Izabella.BaldoAno 26/04/2023
"e, como todos os amores de Orlando haviam sido mulheres, agora, devido à condenável demora da condição humana em se adaptar às convenções, conquanto ela própria fosse mulher, foi uma mulher que ela amou; e, se a consciência de ser do mesmo sexo teve algum efeito, foi o de estimular e aprofundar aqueles sentimentos que tivera quando homem, pois mil sugestões e mistérios, antes incompreensíveis, agora se aclaravam. a penumbra que aparta os sexos e permite a proliferação de incontáveis impurezas havia sido removida. e, se faz sentido o que o poeta diz sobre a verdade e a beleza, aquela afeição ganhou em beleza o que perdeu em falsidade."

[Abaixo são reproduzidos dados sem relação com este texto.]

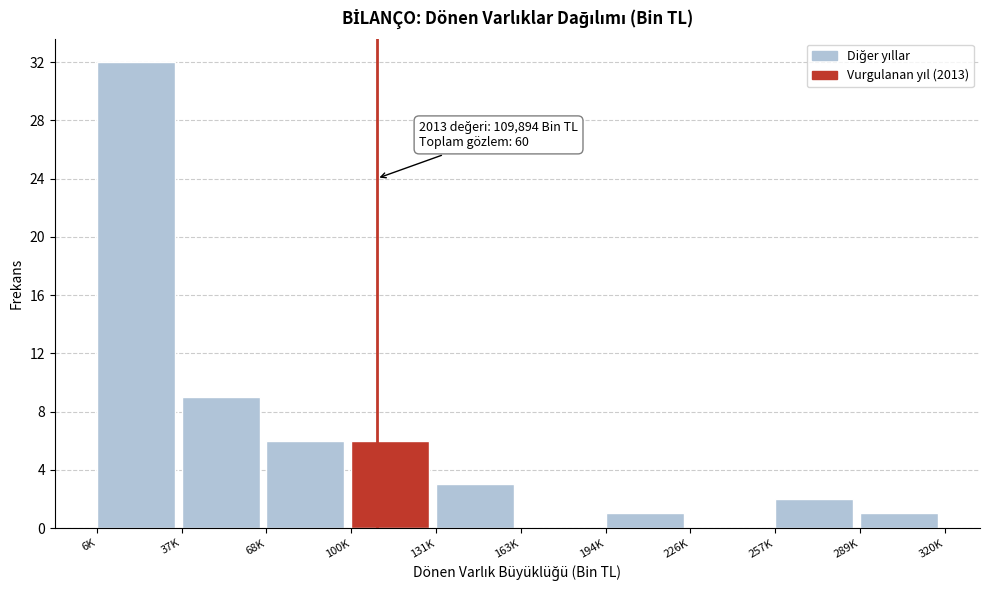

Reading left to right, list all the values displayed in this chart.

6K=32	37K=9	68K=6	100K=6	131K=3	163K=0	194K=1	226K=0	257K=2	289K=1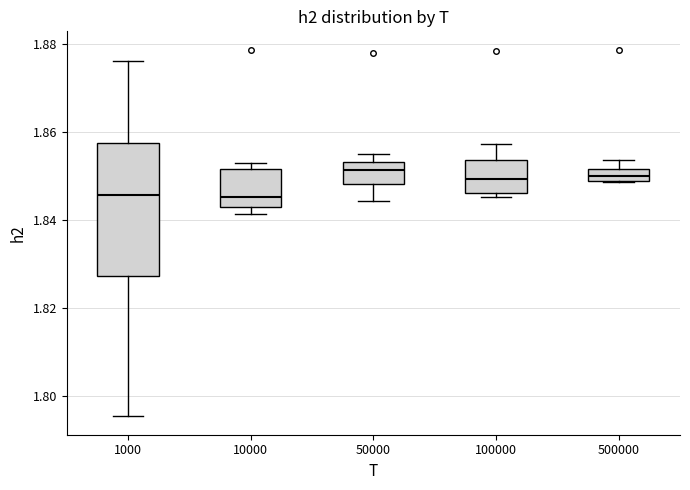

Where does the upper whisker of the box at x = 1000 end on the y-axis? The values are not printed on the chart, so give them approximately, as read against the axis.

1.876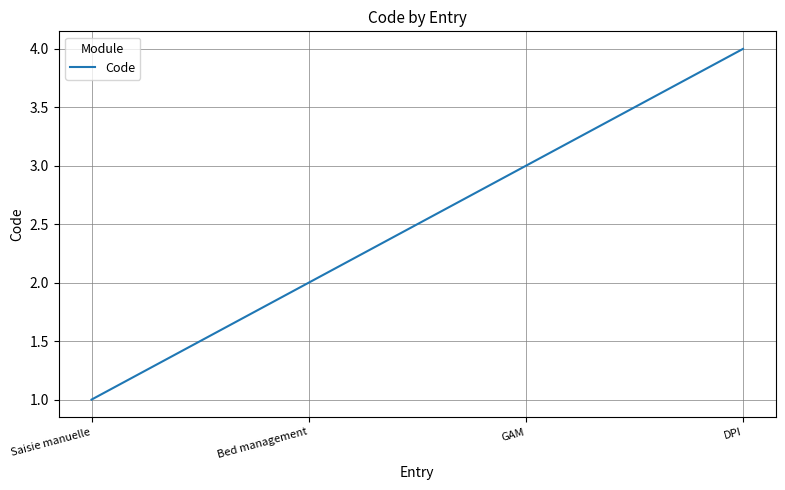

Rank the categories by value from highest to lowest.

DPI, GAM, Bed management, Saisie manuelle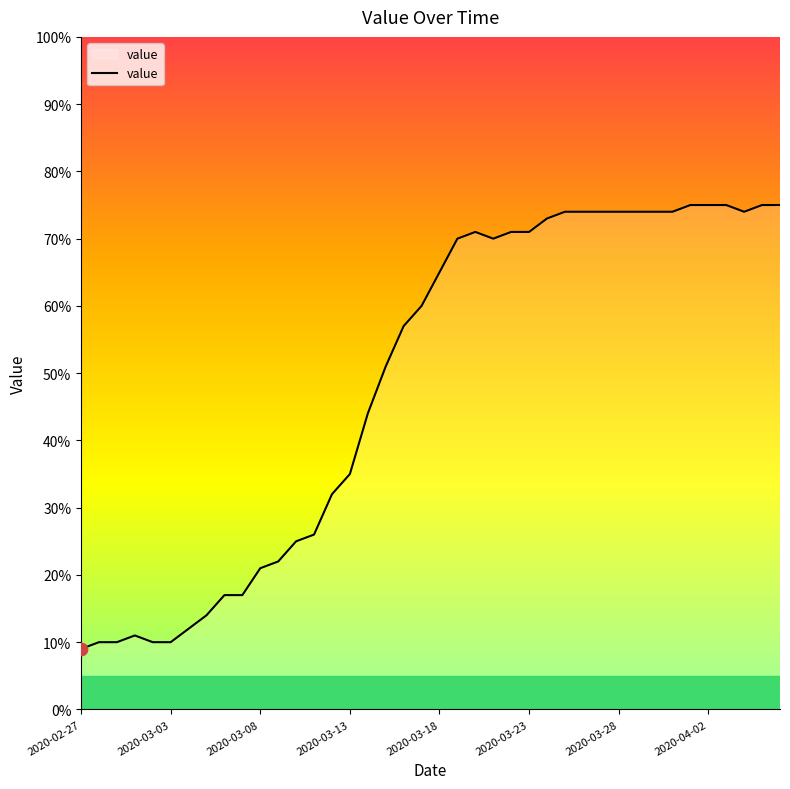

What is the difference between the maximum and minimum values?

66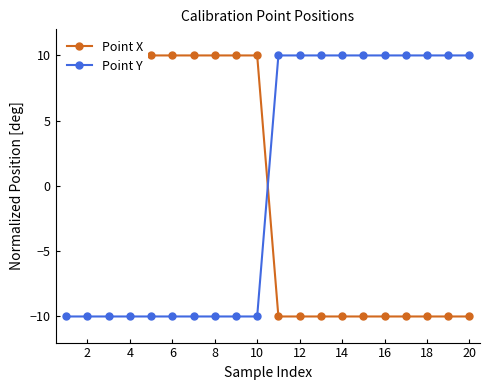

Which has a higher value, 6 or 4?

6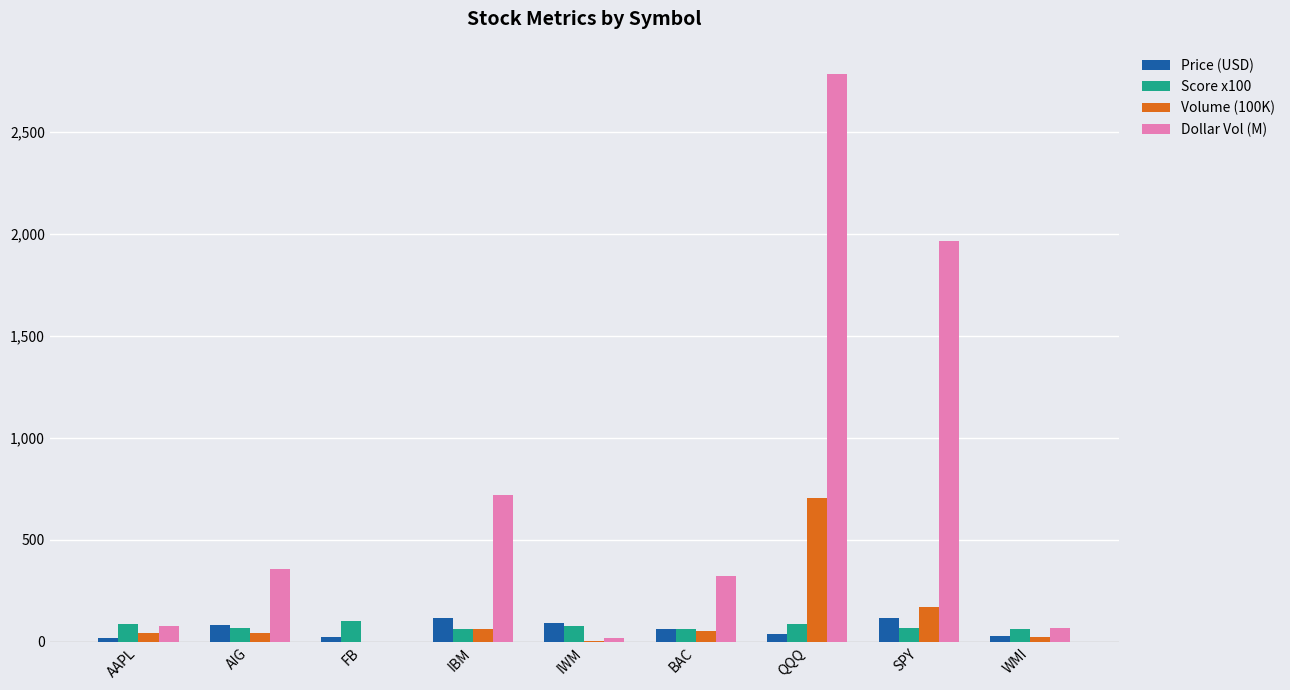

What is the sum of all Volume (100K) values?

1101.8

e até difícil escolher o que falar de Orlando, esse livro que é uma contravenção em tantos níveis.
imagina você, sendo uma mulher escritora na Inglaterra do início do século XX, filha de um biógrafo, escrever uma biografia que não só é fictícia, mas é uma grande sátira às biografias dos "grandes homens" europeus. não só isso, mas questionar as convenções sociais do seu país ao longo dos séculos, fazendo do "espírito da época" um personagem incômodo e inconveniente. ironizar a organização da passagem do tempo ao escrever uma protagonista que vive ao longo de séculos sem passar dos quarenta anos. fazer essa protagonista nascer biologicamente macho, com todas as características socialmente atribuídas a um homem, e um belo dia acordar biologicamente fêmea e ter que se adaptar ao que é ser uma mulher no contexto social de todos aqueles séculos pelos quais sua vida passa.
a gente segue aqui essa complexidade que é o fluxo dos pensamentos de Orlando (inicialmente o Orlando, posteriormente a Orlando) ao longo do tempo. Orlando, apaixonada pela natureza, pelas pessoas e pela escrita. Orlando, que passa séculos escrevendo seu único poema, cujo manuscrito carrega consigo ao longo desses séculos, incrementando, refazendo e repensando de acordo com suas experiências e vivências. Orlando, que passa a pensar no que foi ser homem após descobrir o que é ser mulher.
não consigo fazer uma resenha linear ou bem delineada de Orlando. esse livro liga pontos tão não linearmente organizados na minha cabeça que se torna impossível - pelo menos agora - transpor tudo isso pra escrita. Orlando me faz transcender a palavra.